Now she fought to stay unresponsive under Kylemore’s touch. Surely, she knew all the weapons in his arsenal of seduction. Familiarity must blunt their effectiveness against her.

But here, his touch seemed different. Just as Kylemore seemed a different man in many ways, some too subtle even to describe.

Gently, he shaped her thighs, her flanks, her arms. As if testing what a woman was. Her heart fluttered within her like a trapped bird. The light skimming hands were tender and astonishingly arousing.

Verity’s nipples tightened. The reaction was immediate and uncontrollable, and she had no hope of hiding it from him. Her uneven breathing caught, then resumed an even more erratic rhythm as she tensed, waiting for him to touch her breasts.

But he concentrated on parts of her she’d never before considered particularly erotic. Although she knew from her year as his lover that her whole body offered him the promise of delight.

Only after long minutes of silently enduring his attentions did she realize he deliberately avoided her breasts and between her legs.

Nor had he kissed her.

He meant to demonstrate his superiority. Of course he did. She’d never fooled herself that this was anything but a quest for supremacy. That insight helped her beat back the shimmering response his fingers created wherever they glanced.

You abducted me,
she chanted in her mind.
You think you own me. You want to destroy me. You’re nothing but a selfish brute.

The litany went on, eventually overcoming the spell of his caresses. Her wanton body might strain to surrender to him. The memory of the ecstasy he could call forth was imprinted on her skin. But her head and her heart were stronger, and they would prevail.
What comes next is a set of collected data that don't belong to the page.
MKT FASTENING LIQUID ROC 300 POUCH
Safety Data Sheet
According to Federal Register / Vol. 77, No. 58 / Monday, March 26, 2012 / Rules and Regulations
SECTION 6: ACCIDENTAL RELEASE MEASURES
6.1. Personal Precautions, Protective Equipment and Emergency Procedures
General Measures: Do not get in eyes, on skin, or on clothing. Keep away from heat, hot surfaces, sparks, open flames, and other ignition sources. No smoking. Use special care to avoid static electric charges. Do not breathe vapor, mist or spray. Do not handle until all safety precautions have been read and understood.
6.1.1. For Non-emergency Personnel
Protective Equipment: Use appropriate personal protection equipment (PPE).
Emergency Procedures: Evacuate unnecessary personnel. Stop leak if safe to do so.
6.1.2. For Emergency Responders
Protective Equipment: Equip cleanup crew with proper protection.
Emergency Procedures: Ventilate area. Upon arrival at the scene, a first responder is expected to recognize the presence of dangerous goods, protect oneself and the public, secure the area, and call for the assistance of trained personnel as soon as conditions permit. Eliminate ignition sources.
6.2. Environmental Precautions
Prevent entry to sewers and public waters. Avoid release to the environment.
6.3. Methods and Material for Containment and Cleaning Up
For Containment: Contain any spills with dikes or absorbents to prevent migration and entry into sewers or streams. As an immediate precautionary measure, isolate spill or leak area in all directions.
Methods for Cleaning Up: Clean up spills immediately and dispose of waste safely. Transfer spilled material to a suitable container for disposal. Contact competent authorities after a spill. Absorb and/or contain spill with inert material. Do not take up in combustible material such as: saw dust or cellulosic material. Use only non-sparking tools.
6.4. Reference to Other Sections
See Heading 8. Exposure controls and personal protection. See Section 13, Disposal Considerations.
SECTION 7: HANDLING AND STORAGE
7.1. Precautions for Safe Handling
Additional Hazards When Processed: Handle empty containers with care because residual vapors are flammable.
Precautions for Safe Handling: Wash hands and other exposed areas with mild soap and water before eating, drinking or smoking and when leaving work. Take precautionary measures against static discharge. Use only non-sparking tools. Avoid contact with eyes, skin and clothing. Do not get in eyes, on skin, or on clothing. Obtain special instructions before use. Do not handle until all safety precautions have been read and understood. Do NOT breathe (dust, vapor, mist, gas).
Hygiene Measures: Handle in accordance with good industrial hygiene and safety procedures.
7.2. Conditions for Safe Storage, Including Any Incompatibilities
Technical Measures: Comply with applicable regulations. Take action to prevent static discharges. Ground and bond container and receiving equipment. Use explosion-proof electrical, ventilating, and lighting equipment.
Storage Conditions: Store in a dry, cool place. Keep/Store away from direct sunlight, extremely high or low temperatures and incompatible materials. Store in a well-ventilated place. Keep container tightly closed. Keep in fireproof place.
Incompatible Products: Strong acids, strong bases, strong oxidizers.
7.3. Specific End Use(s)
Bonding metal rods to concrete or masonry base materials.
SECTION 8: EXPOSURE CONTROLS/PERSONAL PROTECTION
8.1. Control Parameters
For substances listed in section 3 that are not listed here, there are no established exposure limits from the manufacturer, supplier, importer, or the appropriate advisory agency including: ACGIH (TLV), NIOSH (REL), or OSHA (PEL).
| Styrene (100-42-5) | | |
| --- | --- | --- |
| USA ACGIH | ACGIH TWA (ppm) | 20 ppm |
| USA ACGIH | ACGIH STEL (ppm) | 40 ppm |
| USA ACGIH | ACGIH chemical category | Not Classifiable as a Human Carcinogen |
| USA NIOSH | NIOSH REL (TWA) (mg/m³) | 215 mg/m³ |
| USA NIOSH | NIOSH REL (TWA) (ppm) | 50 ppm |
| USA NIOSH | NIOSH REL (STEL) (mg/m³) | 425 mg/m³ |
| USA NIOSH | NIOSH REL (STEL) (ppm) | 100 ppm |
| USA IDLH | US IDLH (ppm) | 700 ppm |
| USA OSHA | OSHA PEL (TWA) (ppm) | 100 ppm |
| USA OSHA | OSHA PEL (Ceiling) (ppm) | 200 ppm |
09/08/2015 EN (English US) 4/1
As her own arousal faded, she became more aware of Kylemore’s. He breathed unsteadily, and his touch lost its effortless mastery. Next to her, he radiated heat like a great fire. His hand wandered down her stomach, tantalizingly close to her sex.

Then there was nothing.

After a moment, she opened her eyes. He still leaned on one bent arm, watching her. His face was flushed and his eyes were dark with desire. Although she’d long ago abandoned modesty as a luxury a whore couldn’t afford, she fought the urge to cover herself with the sheet.